Exercise objective –
Type out the data again, word for word and in full.

(Keypoint coordinate data)
========================================

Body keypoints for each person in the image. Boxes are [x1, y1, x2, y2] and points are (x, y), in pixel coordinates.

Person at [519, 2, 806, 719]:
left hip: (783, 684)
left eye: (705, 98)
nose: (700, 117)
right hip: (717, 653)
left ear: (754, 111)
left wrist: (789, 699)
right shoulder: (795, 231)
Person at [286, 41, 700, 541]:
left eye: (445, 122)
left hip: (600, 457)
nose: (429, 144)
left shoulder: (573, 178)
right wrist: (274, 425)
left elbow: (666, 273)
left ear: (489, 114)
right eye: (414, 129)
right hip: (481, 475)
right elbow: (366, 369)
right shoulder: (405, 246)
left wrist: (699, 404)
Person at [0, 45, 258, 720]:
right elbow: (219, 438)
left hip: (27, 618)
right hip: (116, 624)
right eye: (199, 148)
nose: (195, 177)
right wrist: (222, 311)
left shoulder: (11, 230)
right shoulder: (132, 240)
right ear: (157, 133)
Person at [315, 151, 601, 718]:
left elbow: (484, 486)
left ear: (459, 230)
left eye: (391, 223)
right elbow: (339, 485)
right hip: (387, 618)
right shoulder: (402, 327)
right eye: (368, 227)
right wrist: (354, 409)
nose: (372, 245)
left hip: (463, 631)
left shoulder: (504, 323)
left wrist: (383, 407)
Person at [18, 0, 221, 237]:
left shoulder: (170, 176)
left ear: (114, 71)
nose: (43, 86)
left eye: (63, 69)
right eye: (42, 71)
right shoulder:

========================================

Written response –
Body keypoints for each person in the image. Boxes are [x1, y1, x2, y2] and points are (x, y), in pixel coordinates.

Person at [519, 2, 806, 719]:
left hip: (783, 684)
left eye: (705, 98)
nose: (700, 117)
right hip: (717, 653)
left ear: (754, 111)
left wrist: (789, 699)
right shoulder: (795, 231)
Person at [286, 41, 700, 541]:
left eye: (445, 122)
left hip: (600, 457)
nose: (429, 144)
left shoulder: (573, 178)
right wrist: (274, 425)
left elbow: (666, 273)
left ear: (489, 114)
right eye: (414, 129)
right hip: (481, 475)
right elbow: (366, 369)
right shoulder: (405, 246)
left wrist: (699, 404)
Person at [0, 45, 258, 720]:
right elbow: (219, 438)
left hip: (27, 618)
right hip: (116, 624)
right eye: (199, 148)
nose: (195, 177)
right wrist: (222, 311)
left shoulder: (11, 230)
right shoulder: (132, 240)
right ear: (157, 133)
Person at [315, 151, 601, 718]:
left elbow: (484, 486)
left ear: (459, 230)
left eye: (391, 223)
right elbow: (339, 485)
right hip: (387, 618)
right shoulder: (402, 327)
right eye: (368, 227)
right wrist: (354, 409)
nose: (372, 245)
left hip: (463, 631)
left shoulder: (504, 323)
left wrist: (383, 407)
Person at [18, 0, 221, 237]:
left shoulder: (170, 176)
left ear: (114, 71)
nose: (43, 86)
left eye: (63, 69)
right eye: (42, 71)
right shoulder:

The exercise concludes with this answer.